Las quitas negociadas mediante cartas convenio representan una herramienta que permite a deudores en situación de insolvencia reducir montos adeudados entre 50 y 90 por ciento, al tiempo que las instituciones financieras recuperan parte de los recursos otorgados. Este mecanismo, sin embargo, introduce cambios estructurales en la relación entre acreedores y deudores que merecen un examen detallado de sus efectos a mediano y largo plazo.
Facilitación de la recuperación parcial para las entidades financieras
Cuando un banco acepta una quita, evita el costo completo de un proceso judicial prolongado y reduce el impacto de provisiones por cartera vencida. Datos históricos de la Condusef muestran que acuerdos de este tipo permiten recuperar entre 10 y 40 por ciento de créditos que de otro modo se registrarían como pérdida total. Esta dinámica mejora los índices de capital de las instituciones en el corto plazo y libera recursos para nuevas colocaciones.
Alteración del comportamiento de pago entre deudores
La posibilidad de obtener descuentos significativos puede modificar las expectativas de los usuarios respecto al cumplimiento puntual de obligaciones. Quienes observan que vecinos o conocidos logran reducciones sustanciales tras varios meses de impago podrían postergar pagos regulares con la esperanza de negociar condiciones similares. Este efecto de demostración, documentado en mercados con alta penetración de tarjetas de crédito, erosiona la cultura de pago y eleva la tasa de morosidad general del sistema.

Impacto en la calidad de la información crediticia
Las quitas quedan registradas en los historiales administrados por burós de crédito durante al menos seis años. Aunque permiten cerrar cuentas, reducen la calificación crediticia y limitan el acceso a nuevos financiamientos a tasas competitivas. Estudios de la Asociación de Bancos de México indican que personas que aceptaron quitas enfrentan primas de riesgo entre 300 y 600 puntos base superiores durante los siguientes cinco años, lo que encarece el costo del crédito futuro y puede prolongar la exclusión financiera de segmentos vulnerables.
Riesgos operativos derivados de documentos mal elaborados
Una carta convenio que omite datos como el porcentaje exacto del descuento o la razón social correcta del acreedor puede generar disputas posteriores. La falta de precisión técnica invalida reclamos ante la Condusef y deja al deudor expuesto a cobranza adicional. Casos revisados por la Organización Nacional de la Defensa del Deudor revelan que hasta 18 por ciento de los convenios firmados entre 2022 y 2024 presentaron inconsistencias que obligaron a los usuarios a realizar pagos adicionales o enfrentar demandas.
Efectos sobre los despachos de cobranza y posibles abusos
La intermediación de despachos introduce incentivos de comisión que pueden derivar en prácticas irregulares. Cuando un despacho asegura la existencia de un convenio sin verificación por parte de la institución acreedora, el deudor corre el riesgo de pagar sin obtener la liberación total de la deuda. La Condusef ha registrado incrementos en quejas relacionadas con pagos parciales no reconocidos, lo que obliga a las autoridades a reforzar mecanismos de supervisión sobre estos intermediarios.

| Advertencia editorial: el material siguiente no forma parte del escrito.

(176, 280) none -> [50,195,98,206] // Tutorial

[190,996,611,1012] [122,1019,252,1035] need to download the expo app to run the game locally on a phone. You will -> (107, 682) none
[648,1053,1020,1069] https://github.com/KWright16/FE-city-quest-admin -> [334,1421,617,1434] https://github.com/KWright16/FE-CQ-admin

Presión regulatoria y posibles cambios normativos
El crecimiento en el uso de quitas podría motivar ajustes en las reglas de provisiones y en los criterios de buró de crédito. Reguladores evalúan medidas que obliguen a las instituciones a reportar con mayor detalle las condiciones de cada acuerdo, incluyendo el porcentaje real de descuento y la situación patrimonial del deudor al momento de la negociación. Tales cambios aumentarían los costos administrativos de los bancos y podrían reducir la disposición de estas entidades a ofrecer quitas en el futuro.
Consecuencias macroeconómicas en el acceso al crédito
Una mayor frecuencia de quitas reduce el margen de utilidad esperado por las instituciones financieras, lo que puede traducirse en políticas de originación más estrictas. Sectores como el consumo y las microempresas, que ya enfrentan tasas elevadas, podrían ver reducida su oferta de crédito formal. Esta contracción desplazaría demanda hacia prestamistas informales con costos aún más altos, amplificando la vulnerabilidad financiera de hogares de ingresos medios y bajos.
La negociación de quitas mediante cartas convenio ofrece una vía de salida para deudores insolventes y una recuperación parcial para acreedores, pero su expansión requiere mayor rigor documental, supervisión efectiva de intermediarios y educación financiera que limite efectos de demostración negativos. Sin estos elementos, el mecanismo puede erosionar la disciplina de pago y encarecer el crédito para amplios segmentos de la población en los años siguientes.